■ **Kutipan Terpilih**:
▬▬▬
SIDANG kasus perundungan dan pemerasan di Program Pendidikan Dokter Spesialis (PPDS) Anestesi Universitas Diponegoro (Undip) Semarang telah dimulai di Pengadilan Negeri Semarang pada Senin, 26 Mei 2025.
Tiga terdakwa dalam kasus ini adalah dr. Taufik Eko Nugroho (mantan Kepala Program Studi), Sri Maryani (staf administrasi), dan Zara Yupita Azra (senior PPDS angkatan 76) .
Berikut fakta-fakta terungkap di persidangan:
Tuduhan Pemerasan dan Pungutan Liar
Jaksa Penuntut Umum mengungkap bahwa terdakwa memaksa mahasiswa PPDS membayar iuran tidak resmi hingga Rp80 juta per orang, yang disebut sebagai Biaya Operasional Pendidikan (BOP). Dana ini digunakan untuk berbagai keperluan, termasuk ujian, konferensi, dan publikasi ilmiah. Total pungutan liar yang terkumpul dari 2018 hingga 2023 mencapai Rp2,49 miliar.
▬▬▬
■ **Bahan Sumber**:
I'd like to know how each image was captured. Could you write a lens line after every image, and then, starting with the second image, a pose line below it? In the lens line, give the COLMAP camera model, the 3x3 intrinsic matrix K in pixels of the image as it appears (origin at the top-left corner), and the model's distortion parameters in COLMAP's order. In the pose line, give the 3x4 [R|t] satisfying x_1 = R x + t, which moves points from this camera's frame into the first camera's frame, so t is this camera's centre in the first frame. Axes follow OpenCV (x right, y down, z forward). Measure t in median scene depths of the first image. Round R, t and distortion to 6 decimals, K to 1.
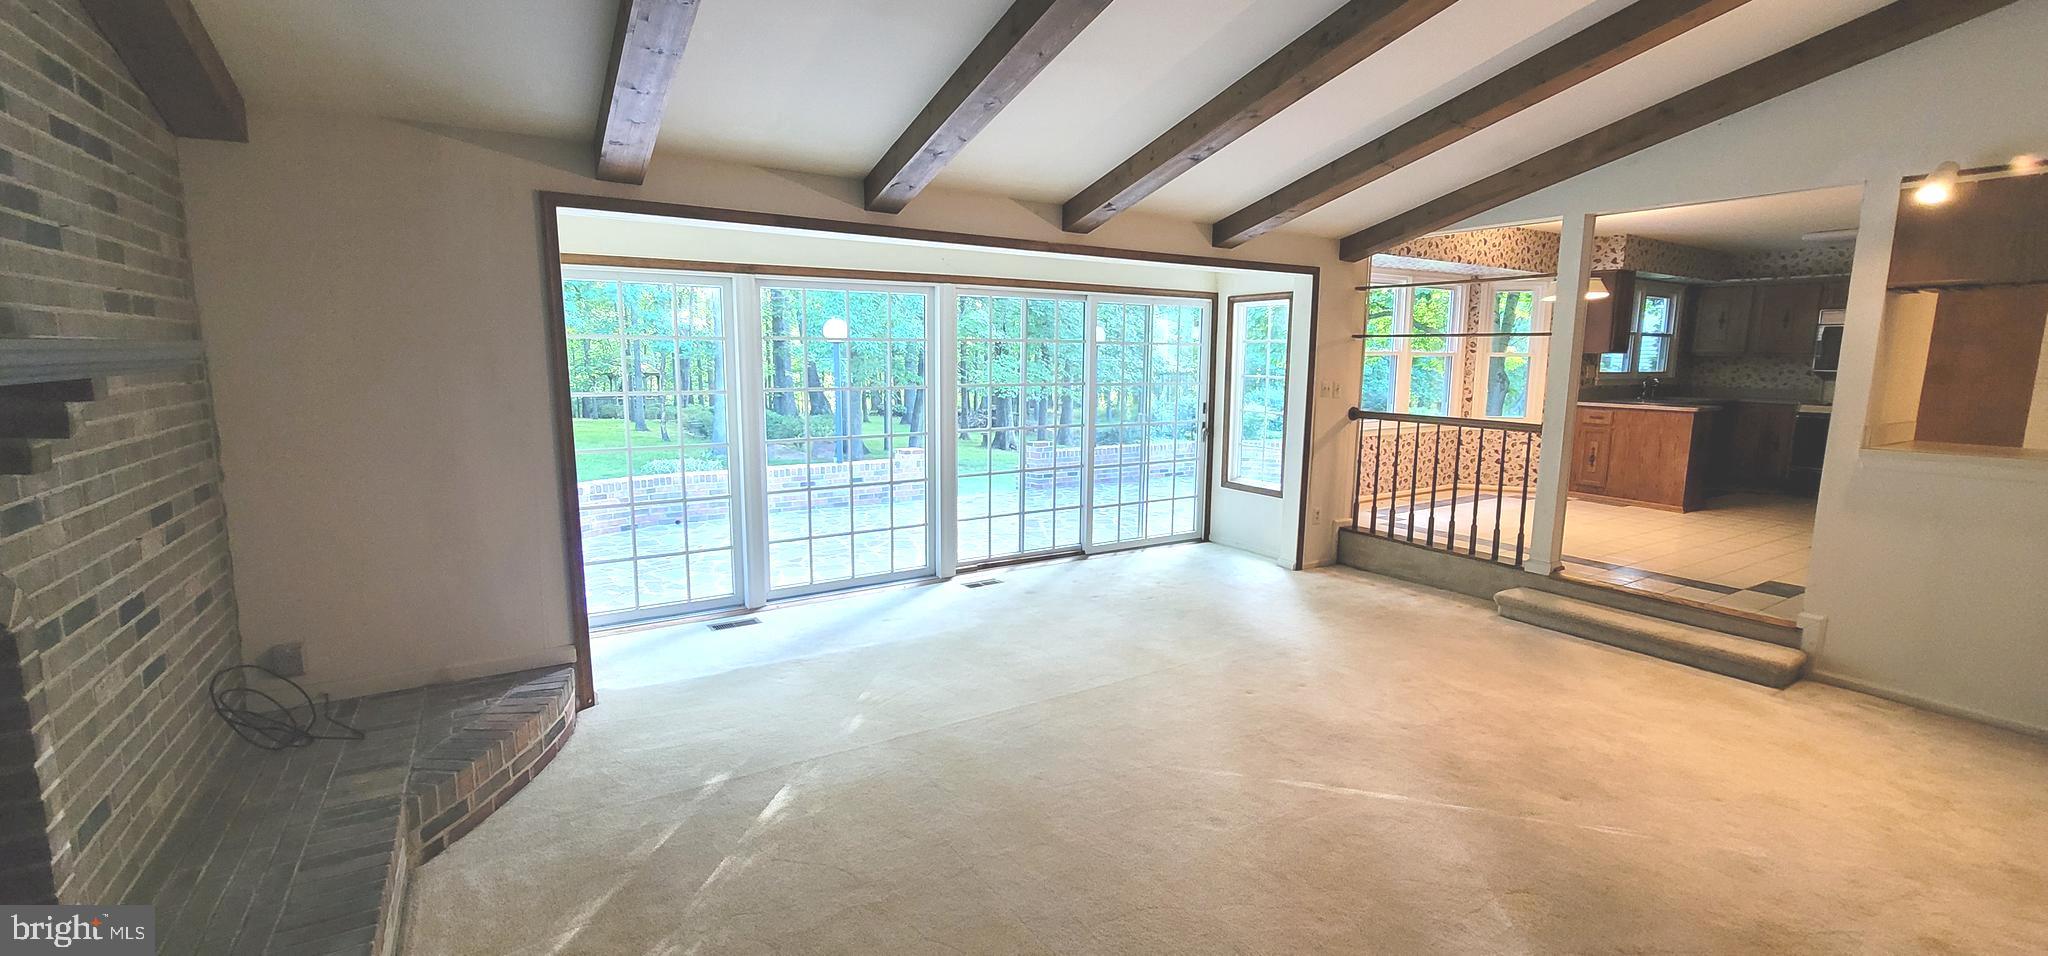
lens RADIAL K [[832.9, 0, 1024.0], [0, 832.9, 478.0], [0, 0, 1]] dist [0.000903, 0.000045]
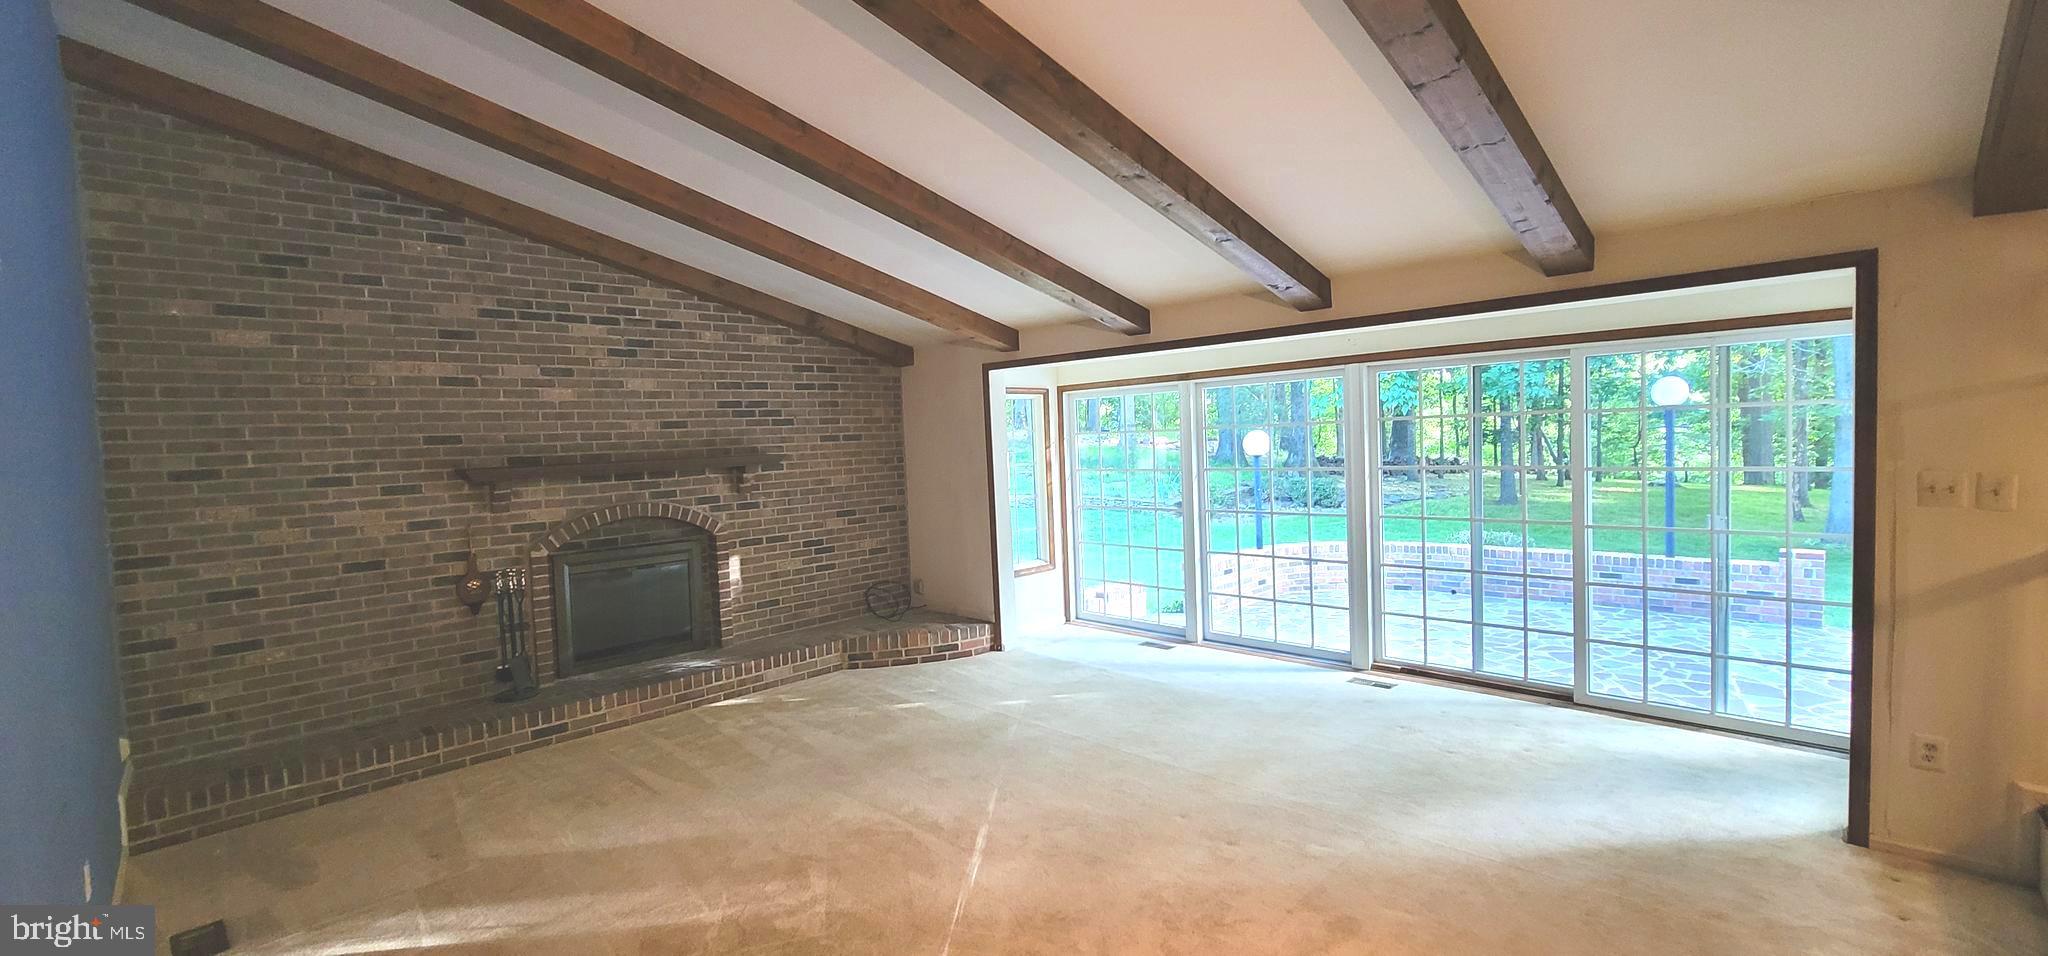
lens RADIAL K [[832.9, 0, 1024.0], [0, 832.9, 478.0], [0, 0, 1]] dist [0.000903, 0.000045]
pose [[0.220068, 0.031087, -0.974989, 0.806010], [-0.102928, 0.994653, 0.008482, -0.070823], [0.970039, 0.098488, 0.222091, 0.436529]]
▬▬▬
■ **Tugas Kerja 1**: Tuliskan ulang tanpa perubahan bagian kutipan tentang sidang PPDS Anestesi Undip dari "Tiga terdakwa dalam" sampai "angkatan 76) .".
■ **Tugas Kerja 2**:
Jawab pertanyaan berikut berdasarkan kutipan tentang sidang PPDS Anestesi Undip:
(a) Di pengadilan mana sidang kasus ini dimulai?
(b) Apa posisi Sri Maryani?
(c) Berapa total pungutan liar yang terkumpul dari 2018 hingga 2023?

■ **Kolom Jawaban 1**:
Tiga terdakwa dalam kasus ini adalah dr. Taufik Eko Nugroho (mantan Kepala Program Studi), Sri Maryani (staf administrasi), dan Zara Yupita Azra (senior PPDS angkatan 76) .

■ **Kolom Jawaban 2**:
(a) Pengadilan Negeri Semarang.
(b) Staf administrasi.
(c) Rp2,49 miliar.